The Nativity with St Francis and St Lawrence (also known as The Adoration) was painted by the Italian master Michelangelo Merisi da Caravaggio in 1609 during his self-imposed exile from Rome after killing a man in a duel, and subsequent escape from prison in Malta.  

Caravaggio's last large-scale complex painting, it shows an exhausted Mary clutching her stomach and gazing in shock at the infant lying ate her feet while an angel vaults gymnastically overhead. Never one to follow convention, Caravaggio subverts the scene by placing an unnamed youth in the foreground who, with his back to the viewer and his shoe touching the newy born Messiah, is twisting to face the aged Joseph with obvious disbelief.

The five square metre (106 in × 78 in) oil on canvas work was stolen from the Oratory of San Lorenzo in Palermo, Sicily on 16th October 1969. Working under the cover of darkness, the thieves cut the work from its frame with razor blades and escaped in a three wheeled delivery van.

In 1996, Francesco Marino Mannoia, an informant and former member of the Sicilian mafia, claimed he had stolen the painting as a young man. It was, he said, a theft on commission for a high-ranking mobster, but carried out so clumsily that the painting on the huge and crudely folded canvas was irreparably damaged. 

Other sources, however, have pointed the finger at amateurs who acted after seeing a TV programme on Italy's hidden treasures a few weeks before.

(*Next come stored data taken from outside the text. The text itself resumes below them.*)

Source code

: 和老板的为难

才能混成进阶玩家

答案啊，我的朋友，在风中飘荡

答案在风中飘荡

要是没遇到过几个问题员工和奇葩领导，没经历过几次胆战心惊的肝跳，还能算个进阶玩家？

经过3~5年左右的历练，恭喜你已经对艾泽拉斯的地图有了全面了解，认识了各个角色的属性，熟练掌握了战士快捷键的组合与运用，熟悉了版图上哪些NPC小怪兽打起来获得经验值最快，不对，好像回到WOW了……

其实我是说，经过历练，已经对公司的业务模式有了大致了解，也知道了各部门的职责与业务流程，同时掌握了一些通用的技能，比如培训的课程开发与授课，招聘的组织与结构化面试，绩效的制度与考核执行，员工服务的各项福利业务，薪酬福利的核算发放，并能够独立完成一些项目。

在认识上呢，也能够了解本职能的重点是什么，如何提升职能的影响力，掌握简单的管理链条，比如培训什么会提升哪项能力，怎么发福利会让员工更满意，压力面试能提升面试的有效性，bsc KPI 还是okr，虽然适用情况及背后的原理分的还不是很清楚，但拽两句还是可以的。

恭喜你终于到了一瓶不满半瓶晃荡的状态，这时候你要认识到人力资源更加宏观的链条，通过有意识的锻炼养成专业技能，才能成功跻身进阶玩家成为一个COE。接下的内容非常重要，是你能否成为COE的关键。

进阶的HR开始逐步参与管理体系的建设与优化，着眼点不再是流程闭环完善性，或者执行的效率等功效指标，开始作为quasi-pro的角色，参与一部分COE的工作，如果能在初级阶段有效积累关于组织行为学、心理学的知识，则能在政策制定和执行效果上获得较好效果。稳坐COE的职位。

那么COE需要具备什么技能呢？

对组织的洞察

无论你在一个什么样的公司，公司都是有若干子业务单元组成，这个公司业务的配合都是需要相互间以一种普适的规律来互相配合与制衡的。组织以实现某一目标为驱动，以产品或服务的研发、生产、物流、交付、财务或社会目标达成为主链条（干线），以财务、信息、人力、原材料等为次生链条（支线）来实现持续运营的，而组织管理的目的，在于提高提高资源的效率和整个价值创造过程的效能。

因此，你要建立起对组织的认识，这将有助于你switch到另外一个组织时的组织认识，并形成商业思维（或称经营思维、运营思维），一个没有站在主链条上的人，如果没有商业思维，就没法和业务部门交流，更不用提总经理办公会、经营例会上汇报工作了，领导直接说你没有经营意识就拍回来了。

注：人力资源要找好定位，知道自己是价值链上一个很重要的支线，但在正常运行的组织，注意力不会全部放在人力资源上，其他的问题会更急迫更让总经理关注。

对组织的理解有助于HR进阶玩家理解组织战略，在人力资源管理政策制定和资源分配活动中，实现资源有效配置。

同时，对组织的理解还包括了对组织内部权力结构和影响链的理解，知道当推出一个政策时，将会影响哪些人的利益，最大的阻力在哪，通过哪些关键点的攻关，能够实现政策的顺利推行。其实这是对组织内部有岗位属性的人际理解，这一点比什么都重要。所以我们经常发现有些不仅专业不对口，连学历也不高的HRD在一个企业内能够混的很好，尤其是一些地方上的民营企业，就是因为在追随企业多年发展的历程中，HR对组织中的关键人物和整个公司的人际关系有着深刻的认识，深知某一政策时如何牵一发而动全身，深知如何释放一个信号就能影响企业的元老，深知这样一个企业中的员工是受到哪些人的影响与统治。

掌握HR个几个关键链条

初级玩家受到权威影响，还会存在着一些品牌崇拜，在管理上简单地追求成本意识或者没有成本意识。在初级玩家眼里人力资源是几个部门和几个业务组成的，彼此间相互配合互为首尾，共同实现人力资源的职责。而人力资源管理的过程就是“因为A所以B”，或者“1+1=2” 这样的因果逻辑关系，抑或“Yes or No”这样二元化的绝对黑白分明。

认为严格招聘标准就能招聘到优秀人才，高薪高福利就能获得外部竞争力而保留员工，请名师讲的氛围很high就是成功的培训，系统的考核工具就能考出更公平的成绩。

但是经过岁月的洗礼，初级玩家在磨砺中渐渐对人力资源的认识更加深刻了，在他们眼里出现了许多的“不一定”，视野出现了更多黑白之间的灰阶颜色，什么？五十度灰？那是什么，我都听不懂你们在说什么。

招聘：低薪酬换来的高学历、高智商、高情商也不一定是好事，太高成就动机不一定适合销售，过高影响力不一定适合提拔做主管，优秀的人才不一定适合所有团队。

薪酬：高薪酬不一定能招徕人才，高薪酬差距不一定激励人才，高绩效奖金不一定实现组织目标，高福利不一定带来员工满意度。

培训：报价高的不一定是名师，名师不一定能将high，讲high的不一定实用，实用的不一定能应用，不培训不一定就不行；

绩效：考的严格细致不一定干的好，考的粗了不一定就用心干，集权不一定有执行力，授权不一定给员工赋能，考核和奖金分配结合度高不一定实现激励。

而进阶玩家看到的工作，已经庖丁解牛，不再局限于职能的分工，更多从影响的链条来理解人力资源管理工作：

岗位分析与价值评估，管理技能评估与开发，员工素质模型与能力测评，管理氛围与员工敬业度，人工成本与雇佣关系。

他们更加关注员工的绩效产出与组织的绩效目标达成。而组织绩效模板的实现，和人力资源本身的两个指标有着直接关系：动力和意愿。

Amazed at its value and knowing that it was guarded only by an elderly janitor, they stole it and then quickly passed it on to the local Sicilian mafia when they realised that they had operated on mafia turf without the permission of the Cosa Nostra.  

After this, it is said to have ended up in the hands of Palermo boss Rosario Riccobono (throttled in 1982 at a barbecue lunch organised for that purpose by the Corleonesi family) before passing on to Gerlando ‘The Rug' Alberti, commander of the Porta Nuova district in Palermo.

Other rumours that the work was damaged in the theft or even destroyed in an earthquake in 1980 have also circulated from time to time, as have stories of supposed sightings abroad.

Today, however, the Nativity remains one of the most famous unrecovered stolen paintings in the world. It is listed by the FBI as one of its top ten art crimes and they have estimated its value at $20 million, although the likely auction value is far, far greater.